Public Health Agency of Canada
The Public Health Agency of Canada has prepared Q&As to assist with the interpretation of some of the key statistics within the infographic “Autism Spectrum Disorder: Highlights from the Canadian Survey on Disability”. For additional information on the data source, please consult Statistics Canada’s website at .
Q: Can the statistics within this infographic be compared to other sources of ASD information?
A: Comparing statistics within this infographic to other sources of ASD information such as the National ASD Surveillance System (NASS) is not recommended. Like every other data source used to produce surveillance information, the population covered by the 2017 CSD has some unique features that limit its potential for comparisons. The 2017 CSD covers Canadians aged 15 years and older living in private dwellings from all Provinces and Territories with a disability, and for whom ASD was identified among the two main medical conditions causing them the most difficulty. Whereas the NASS for instance, covers children between 5 and 17 years of age living in one of the seven participating Provinces and Territories and attending school.
Q: Why was a different data source used to compare the general and mental health status of the ASD population profiled in this infographic?
A: Information regarding the general and mental health status was not available for those without disability in the 2017 CSD. However, it was considered important to provide context for these two statistics; therefore, the 2017 Canadian Community Health Survey (CCHS) – Annual Component was used for comparison purposes. The 2017 CCHS – Annual Component offers a relevant comparator given that it covers the general Canadian household population and can be restricted to those aged 15 years and older.

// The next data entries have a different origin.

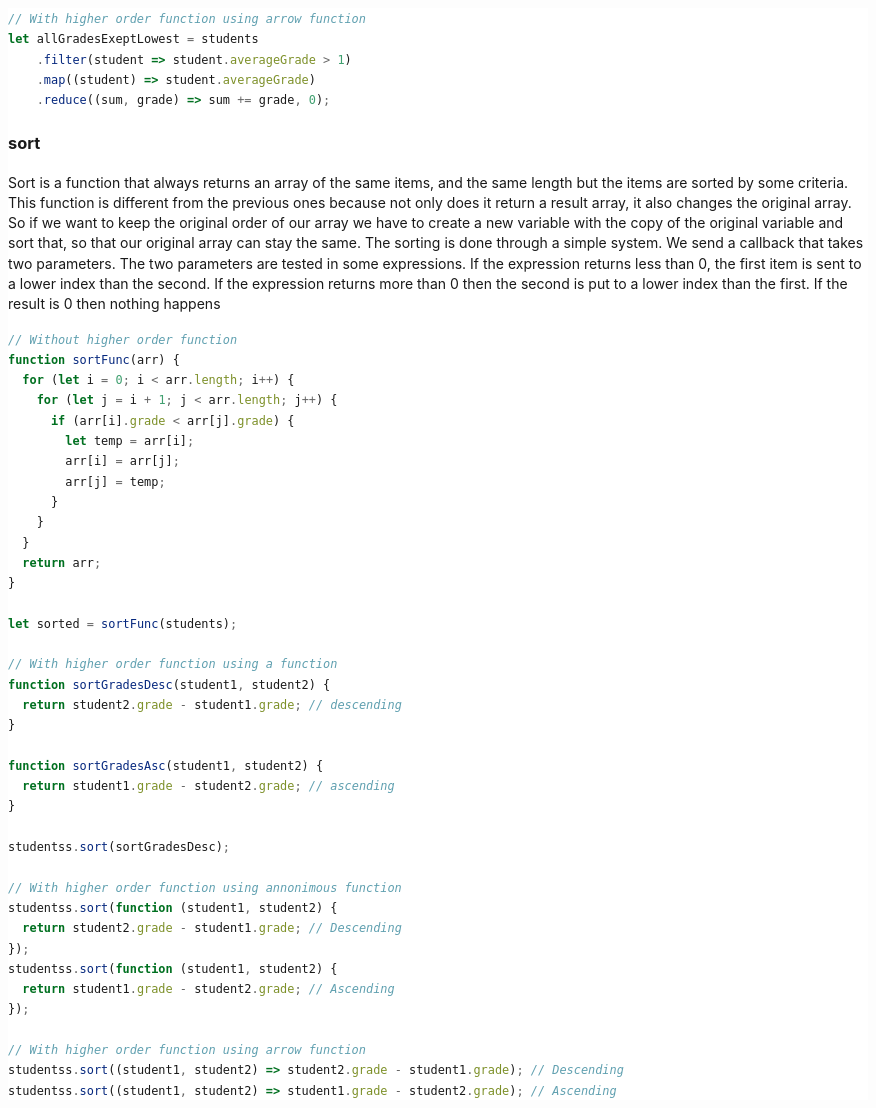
 ```javascript
// With higher order function using arrow function
let allGradesExeptLowest = students
    .filter(student => student.averageGrade > 1)
    .map((student) => student.averageGrade)
    .reduce((sum, grade) => sum += grade, 0);
```

### sort

Sort is a function that always returns an array of the same items, and the same length but the items are sorted by some
criteria. This function is different from the previous ones because not only does it return a result array, it also
changes the original array. So if we want to keep the original order of our array we have to create a new variable with
the copy of the original variable and sort that, so that our original array can stay the same. The sorting is done
through a simple system. We send a callback that takes two parameters. The two parameters are tested in some
expressions. If the expression returns less than 0, the first item is sent to a lower index than the second. If the
expression returns more than 0 then the second is put to a lower index than the first. If the result is 0 then nothing
happens

```javascript
// Without higher order function
function sortFunc(arr) {
  for (let i = 0; i < arr.length; i++) {
    for (let j = i + 1; j < arr.length; j++) {
      if (arr[i].grade < arr[j].grade) {
        let temp = arr[i];
        arr[i] = arr[j];
        arr[j] = temp;
      }
    }
  }
  return arr;
}

let sorted = sortFunc(students);

// With higher order function using a function
function sortGradesDesc(student1, student2) {
  return student2.grade - student1.grade; // descending
}

function sortGradesAsc(student1, student2) {
  return student1.grade - student2.grade; // ascending
}

studentss.sort(sortGradesDesc);

// With higher order function using annonimous function
studentss.sort(function (student1, student2) {
  return student2.grade - student1.grade; // Descending
});
studentss.sort(function (student1, student2) {
  return student1.grade - student2.grade; // Ascending
});

// With higher order function using arrow function
studentss.sort((student1, student2) => student2.grade - student1.grade); // Descending
studentss.sort((student1, student2) => student1.grade - student2.grade); // Ascending
```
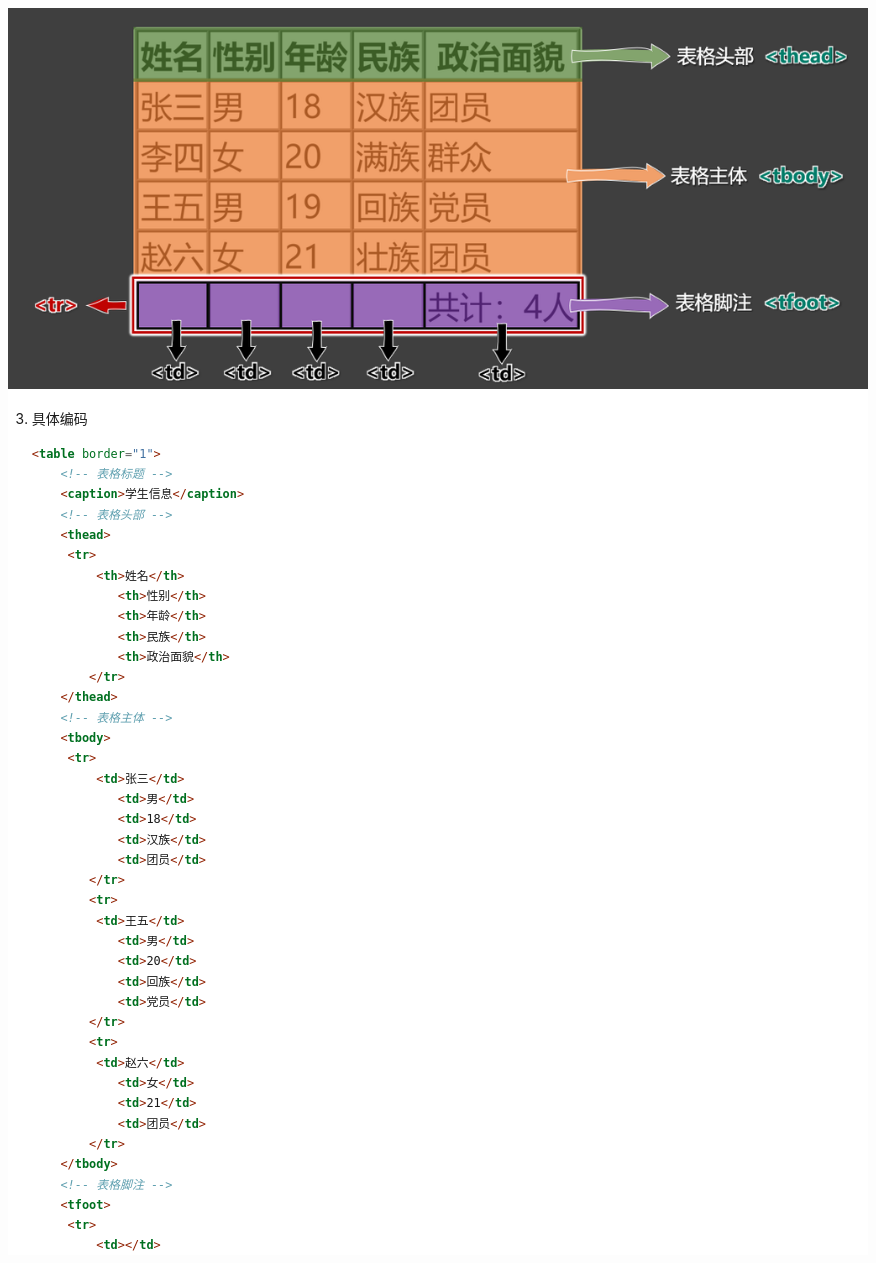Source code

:    ![表格脚注](./../../../.vuepress/public/assets/images/front_end/html_basics.assets/image-20240704155848690.png)

3. 具体编码

   ```html
   <table border="1">
       <!-- 表格标题 -->
       <caption>学生信息</caption>
       <!-- 表格头部 -->
       <thead>
       	<tr>
           	<th>姓名</th>
               <th>性别</th>
               <th>年龄</th>
               <th>民族</th>
               <th>政治面貌</th>
           </tr>
       </thead>
       <!-- 表格主体 -->
       <tbody>
       	<tr>
           	<td>张三</td>
               <td>男</td>
               <td>18</td>
               <td>汉族</td>
               <td>团员</td>
           </tr>
           <tr>
           	<td>王五</td>
               <td>男</td>
               <td>20</td>
               <td>回族</td>
               <td>党员</td>
           </tr>
           <tr>
           	<td>赵六</td>
               <td>女</td>
               <td>21</td>
               <td>团员</td>
           </tr>
       </tbody>
       <!-- 表格脚注 -->
       <tfoot>
       	<tr>
           	<td></td>
   ```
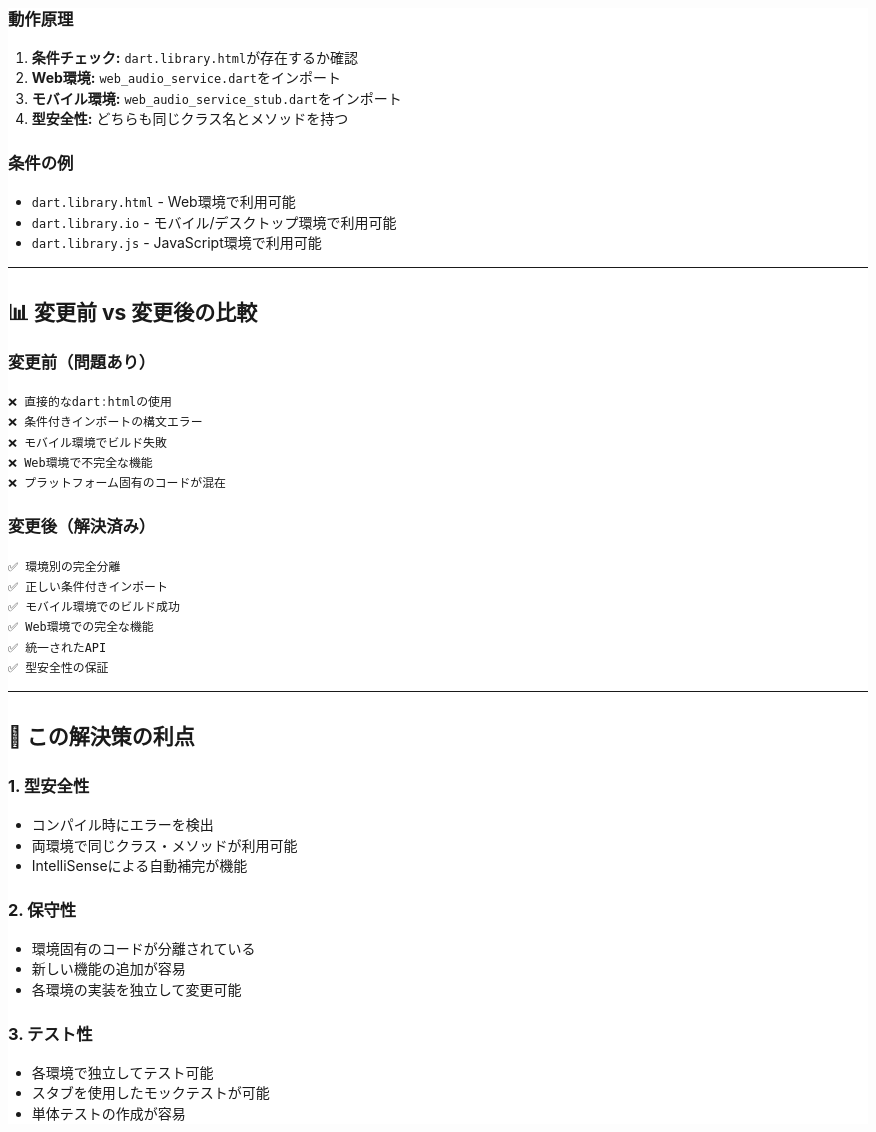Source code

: ### 動作原理
1. **条件チェック:** `dart.library.html`が存在するか確認
2. **Web環境:** `web_audio_service.dart`をインポート
3. **モバイル環境:** `web_audio_service_stub.dart`をインポート
4. **型安全性:** どちらも同じクラス名とメソッドを持つ

### 条件の例
- `dart.library.html` - Web環境で利用可能
- `dart.library.io` - モバイル/デスクトップ環境で利用可能
- `dart.library.js` - JavaScript環境で利用可能

---

## 📊 変更前 vs 変更後の比較

### 変更前（問題あり）
```dart
❌ 直接的なdart:htmlの使用
❌ 条件付きインポートの構文エラー
❌ モバイル環境でビルド失敗
❌ Web環境で不完全な機能
❌ プラットフォーム固有のコードが混在
```

### 変更後（解決済み）
```dart
✅ 環境別の完全分離
✅ 正しい条件付きインポート
✅ モバイル環境でのビルド成功
✅ Web環境での完全な機能
✅ 統一されたAPI
✅ 型安全性の保証
```

---

## 🎯 この解決策の利点

### 1. 型安全性
- コンパイル時にエラーを検出
- 両環境で同じクラス・メソッドが利用可能
- IntelliSenseによる自動補完が機能

### 2. 保守性
- 環境固有のコードが分離されている
- 新しい機能の追加が容易
- 各環境の実装を独立して変更可能

### 3. テスト性
- 各環境で独立してテスト可能
- スタブを使用したモックテストが可能
- 単体テストの作成が容易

Q: How were co-occurring disabilities and severity of disability measured in the 2017 CSD?
A: The first component of the 2017 CSD, the Disability Screening Questions, includes a set of questions that identify 10 distinct disability types: seeing, hearing, mobility, flexibility, dexterity, pain, learning, developmental, mental health and memory. In addition, it allows for the estimation of severity for each disability type, as well as an overall severity score.
The co-occurring disabilities statistic included in this infographic highlights the proportion of the ASD population with more than one of the above-mentioned disability types.
The severity statistics reflect the overall severity of disability. Four severity categories (mild, moderate, severe and very severe) were established. These categories take into account the intensity of the difficulties (no difficulty, some difficulty, a lot of difficulty, or cannot do) and the frequency (never, rarely, sometimes, often, or always) of activity limitations associated with each of the disability types a respondent may have.